Congress sets the number of Supreme Court justices. ◦ There have been 9 justices since ◦ FDR attempted to gain greater control over the Supreme Court in 1937 by adding justices but Congress refused. The court consists of eight associate justices and one chief justice. ◦ Congress sets the salaries of the justices but cannot reduce it.
Congress may remove justices by impeachment for treason, bribery, or other high crimes and misdemeanors. ◦ No justice has ever been removed by impeachment. The justices’ duties are not defined in the Constitution but have evolved from laws and through tradition, according the needs of the nation.
The justices’ main duty is to hear and rule on cases. ◦ This involves justices in 3 decision-making tasks: Deciding which cases to hear from among the thousands appealed to the Court each year. Deciding the case itself. Determining an explanation for the decision. The court’s opinion is a written explanation of the Supreme Court’s decision.
The chief justice’s duty is to provide leadership for the court, presiding over sessions and conferences at which cases are discussed among the justices. The justices also have limited duties related to the 12 federal judicial circuits ◦ On occasion they may serve on high-level commissions.
Law clerks chosen by the justices help them research cases, summarize key issues in cases, and assist in writing drafts of justices’ opinions. Most justices have been federal or state judges or have held other legal positions such as attorney general. Most have considerable legal experience, are in their 50s or 60s, and come from upper socioeconomic levels.
Justices are appointed by the president and must be approved by the Senate. Most nominees are confirmed but are scrutinized heavily. Political considerations play a major role in presidential appointments to the Court. ◦ Members of the president’s own party usually are named if their prospects of winning Senate approval are good.

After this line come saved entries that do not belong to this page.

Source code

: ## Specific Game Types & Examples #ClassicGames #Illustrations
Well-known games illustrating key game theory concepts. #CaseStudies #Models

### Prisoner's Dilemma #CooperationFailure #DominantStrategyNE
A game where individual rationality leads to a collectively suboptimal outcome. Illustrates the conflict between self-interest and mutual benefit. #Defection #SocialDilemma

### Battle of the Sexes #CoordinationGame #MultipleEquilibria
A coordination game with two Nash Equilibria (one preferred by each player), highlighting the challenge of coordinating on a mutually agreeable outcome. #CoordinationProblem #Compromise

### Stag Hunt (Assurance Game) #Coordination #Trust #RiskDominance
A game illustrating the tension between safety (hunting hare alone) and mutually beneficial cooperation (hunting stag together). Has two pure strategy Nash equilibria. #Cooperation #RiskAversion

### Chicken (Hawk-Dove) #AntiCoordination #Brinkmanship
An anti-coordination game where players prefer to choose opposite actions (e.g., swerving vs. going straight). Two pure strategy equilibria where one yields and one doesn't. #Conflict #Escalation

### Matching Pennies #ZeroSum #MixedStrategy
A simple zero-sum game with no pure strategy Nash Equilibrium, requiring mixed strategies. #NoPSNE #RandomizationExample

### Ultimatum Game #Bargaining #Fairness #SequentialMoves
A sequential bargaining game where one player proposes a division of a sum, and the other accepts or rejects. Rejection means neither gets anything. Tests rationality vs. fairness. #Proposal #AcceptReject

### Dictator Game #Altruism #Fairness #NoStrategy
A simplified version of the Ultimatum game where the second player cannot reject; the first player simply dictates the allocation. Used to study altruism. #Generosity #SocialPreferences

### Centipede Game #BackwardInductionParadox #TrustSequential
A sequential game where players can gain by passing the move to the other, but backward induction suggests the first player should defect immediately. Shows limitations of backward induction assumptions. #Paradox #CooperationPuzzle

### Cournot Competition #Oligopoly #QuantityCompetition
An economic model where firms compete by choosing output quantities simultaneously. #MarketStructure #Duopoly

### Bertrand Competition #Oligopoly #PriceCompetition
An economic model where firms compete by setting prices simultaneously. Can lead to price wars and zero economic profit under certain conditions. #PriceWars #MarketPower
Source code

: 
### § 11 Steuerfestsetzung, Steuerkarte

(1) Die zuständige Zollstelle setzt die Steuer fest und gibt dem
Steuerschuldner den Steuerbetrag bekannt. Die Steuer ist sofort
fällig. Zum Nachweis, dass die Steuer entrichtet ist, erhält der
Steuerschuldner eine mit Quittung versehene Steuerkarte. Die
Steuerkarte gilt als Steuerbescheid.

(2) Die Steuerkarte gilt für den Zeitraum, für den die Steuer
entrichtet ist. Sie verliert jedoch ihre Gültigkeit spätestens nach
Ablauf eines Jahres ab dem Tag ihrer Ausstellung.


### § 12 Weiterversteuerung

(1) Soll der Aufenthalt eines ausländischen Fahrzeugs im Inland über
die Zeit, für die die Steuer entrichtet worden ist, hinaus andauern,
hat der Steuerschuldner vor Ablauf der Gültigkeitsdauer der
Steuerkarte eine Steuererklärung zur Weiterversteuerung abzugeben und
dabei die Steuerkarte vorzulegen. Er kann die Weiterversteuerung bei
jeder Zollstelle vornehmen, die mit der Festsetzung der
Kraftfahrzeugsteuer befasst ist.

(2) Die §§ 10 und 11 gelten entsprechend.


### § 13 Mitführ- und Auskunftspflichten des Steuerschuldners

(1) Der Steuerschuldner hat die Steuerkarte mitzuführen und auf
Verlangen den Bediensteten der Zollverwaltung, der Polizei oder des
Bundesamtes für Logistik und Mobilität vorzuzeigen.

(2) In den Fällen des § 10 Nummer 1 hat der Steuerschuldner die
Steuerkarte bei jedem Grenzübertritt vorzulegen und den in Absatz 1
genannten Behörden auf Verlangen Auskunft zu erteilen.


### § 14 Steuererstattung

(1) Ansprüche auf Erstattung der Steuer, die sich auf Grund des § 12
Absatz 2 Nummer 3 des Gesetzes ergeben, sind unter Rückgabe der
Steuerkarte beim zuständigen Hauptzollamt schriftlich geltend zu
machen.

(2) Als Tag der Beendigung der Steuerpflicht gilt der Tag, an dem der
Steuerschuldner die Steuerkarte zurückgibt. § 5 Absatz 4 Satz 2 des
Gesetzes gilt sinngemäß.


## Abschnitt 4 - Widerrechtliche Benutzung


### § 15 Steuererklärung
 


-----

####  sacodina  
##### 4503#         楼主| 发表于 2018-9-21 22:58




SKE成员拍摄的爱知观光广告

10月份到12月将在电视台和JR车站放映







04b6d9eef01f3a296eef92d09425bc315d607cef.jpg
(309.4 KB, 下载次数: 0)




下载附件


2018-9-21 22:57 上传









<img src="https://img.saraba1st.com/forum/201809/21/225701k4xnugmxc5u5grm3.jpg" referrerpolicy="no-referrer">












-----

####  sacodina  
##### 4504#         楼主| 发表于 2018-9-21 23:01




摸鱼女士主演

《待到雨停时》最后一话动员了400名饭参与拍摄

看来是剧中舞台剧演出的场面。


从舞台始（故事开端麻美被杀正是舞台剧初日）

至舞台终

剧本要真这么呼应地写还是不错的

The American Bar Association has played an important role in the selection of justices by rating nominees qualifications. ◦ Since 1952, the ABA’s Committee on the Federal Judiciary has been consulted by every president concerning almost every federal judicial appointment. ◦ George W. Bush tried to limit the ABA’s role arguing that the liberal-oriented organization plays too large a role the confirmation process.
Interest groups such as organized labor, civil rights groups, and the National Organization for Women attempt to influence Senators’ voting on nominated justices. Sitting Supreme Court justices can have some influence in the selection of new justices. ◦ They may write letters of recommendation supporting candidates who have been nominated or they may lobby the president for a certain candidate.